“None, actually,” I answered, “but…” I didn’t finish and just let the sentence hang in the air, because gossip is to a newsroom what Big Macs are to fat guys. We are reporters, so that’s what we do—report. Even about one another. I could feel in my bones that I was about to do it again—really piss off another editor and end up on my ass. I couldn’t stop, though. What they’d done was so wrong on so many levels.
At 8:20, Bob came slouching in carrying his coffee and cursing because he’d spilled it all over his new tie. I knew this was the worst possible time to confront him, but the destruction of my column—the turning it into a right-wing rant against fairness and justice—had to be addressed.
“Russo, Russo, Russo,” Bob said wearily, spotting me clutching my iPad. “Well, you may as well come in and get it over with.”
OK—that wasn’t good. We went in and he sat behind his desk and put his feet up, leaving me to sit in the “bad student” chair in front. No matter, I still felt like the mad bomber despite the power-seating trick.
Bob went immediately on the attack. “I’d like to say ‘nice job’ but you should be down on your hands and knees thanking me for saving your sorry ass—and the good name of this paper! What you turned in was a lefty, amateur job that belonged in the NYU student newspaper.
“If I would have let it run as it was, we’d have picket lines around the block, and I’d be out there with them. What in hell were you thinking?”
“Wait a minute, here,” I growled out, sounding possessed, fear and loathing rising in equal measure. “I should be the one asking that question! I mean, for whatever reason Demiel picked me—me—out of the crowd—”
He cut me off. “Demiel? So you do know him personally?”
“Are you crazy? Of course not. I never laid eyes on him except in photos and videos, as you well know!”
“After that column, I know nothing about you.”
“Puleeze. Anyway, can I finish? As I was trying to say before you cut me off: Dammit, Bob, the world has the right to know exactly what I saw, how I saw it, what I felt, and how I was affected!”
He slammed his feet back onto the floor and slammed his fist onto the desk. “What are you—Patty Hearst? No. No more bullshit like that—and I don’t give a rat’s ass if the asshole confesses to you personally.

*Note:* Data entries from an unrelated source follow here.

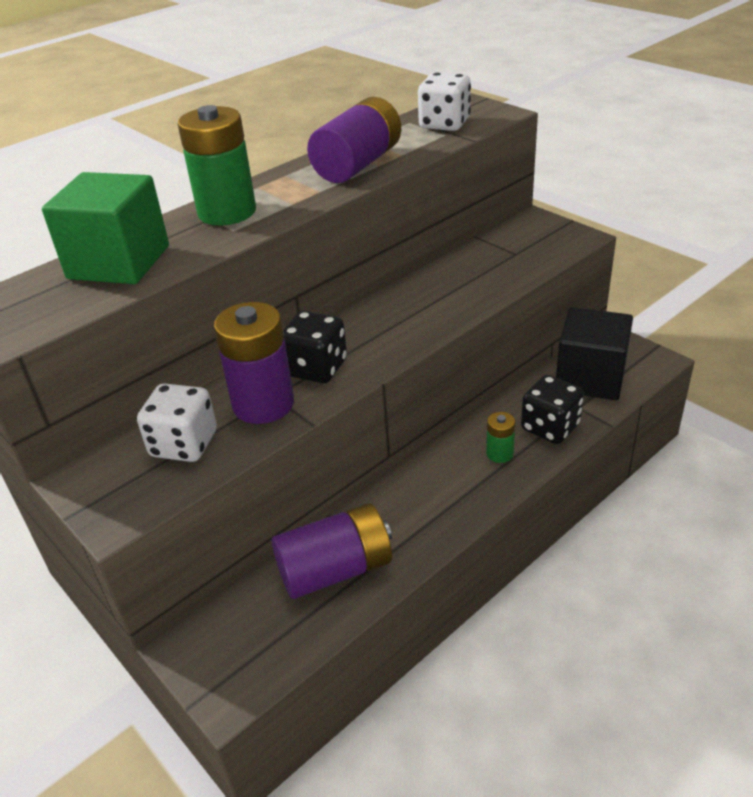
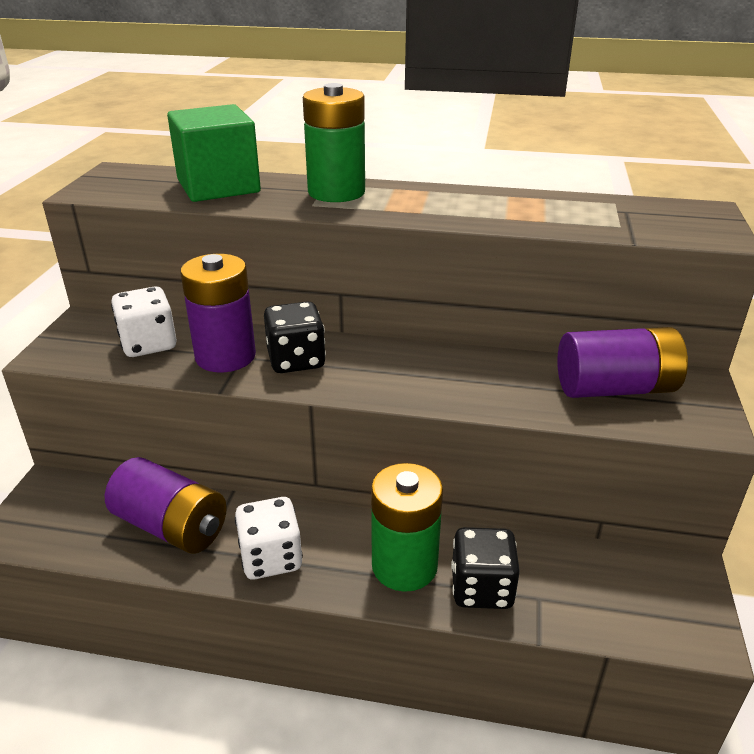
camera: 50 degrees right, 5 degrees down
purple battery [307,97,401,183] -> purple battery moved to [557,327,688,398]
white dice [418,73,471,131] -> white dice moved to [235,497,303,579]
green battery [486,412,515,463] -> green battery [371,463,443,592], size x2.04
black cube [556,307,633,400] -> none

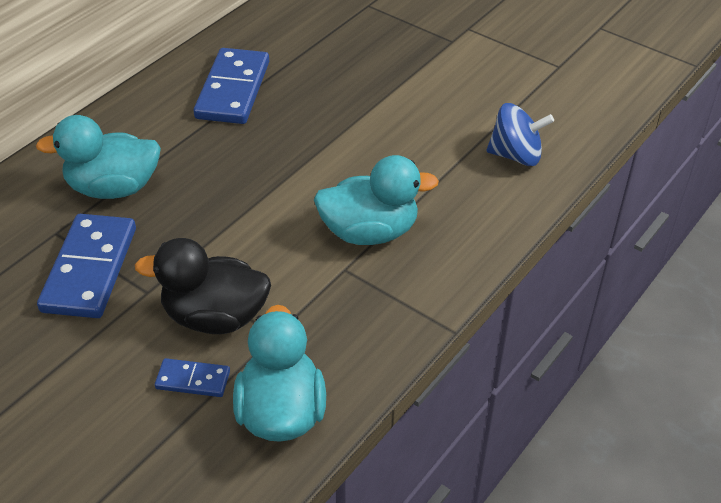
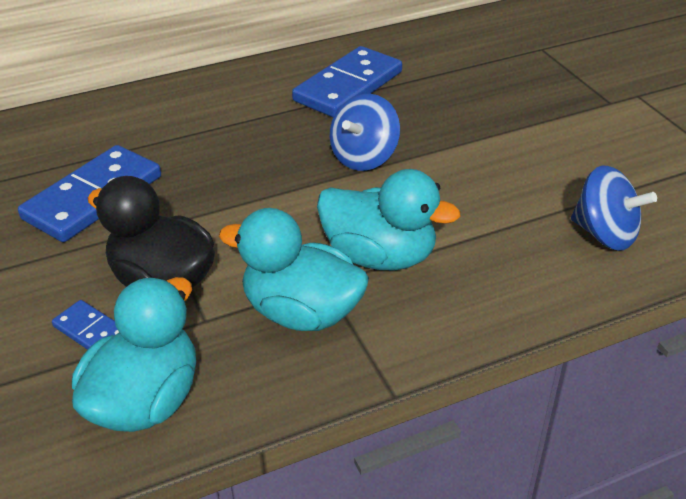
camera: 30 degrees right, 5 degrees down
turquoise duck [36,115,161,199] -> turquoise duck moved to [219,208,369,331]
none -> blue spinning top [330,94,400,171]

We are not apologists for mass murderers who want to overthrow the U.S. and our right to worship as we please!”
He was up out of his seat, so red in the face he looked like he was on his tenth straight-up scotch at Langan’s.
“Are you telling me,” I screamed back, now standing up facing him too, “that I’m not supposed to write the truth?”
“Not if the truth is a lie,” he said implausibly, angrier than I’d ever seen him.
“I don’t even know what the hell that means,” I shot back.
He came around the desk and menacingly put his finger in my face and said low and dangerously, “It means our truth.”
“I can’t do our truth.”
Bob turned his back. “Then you can’t write for this paper.”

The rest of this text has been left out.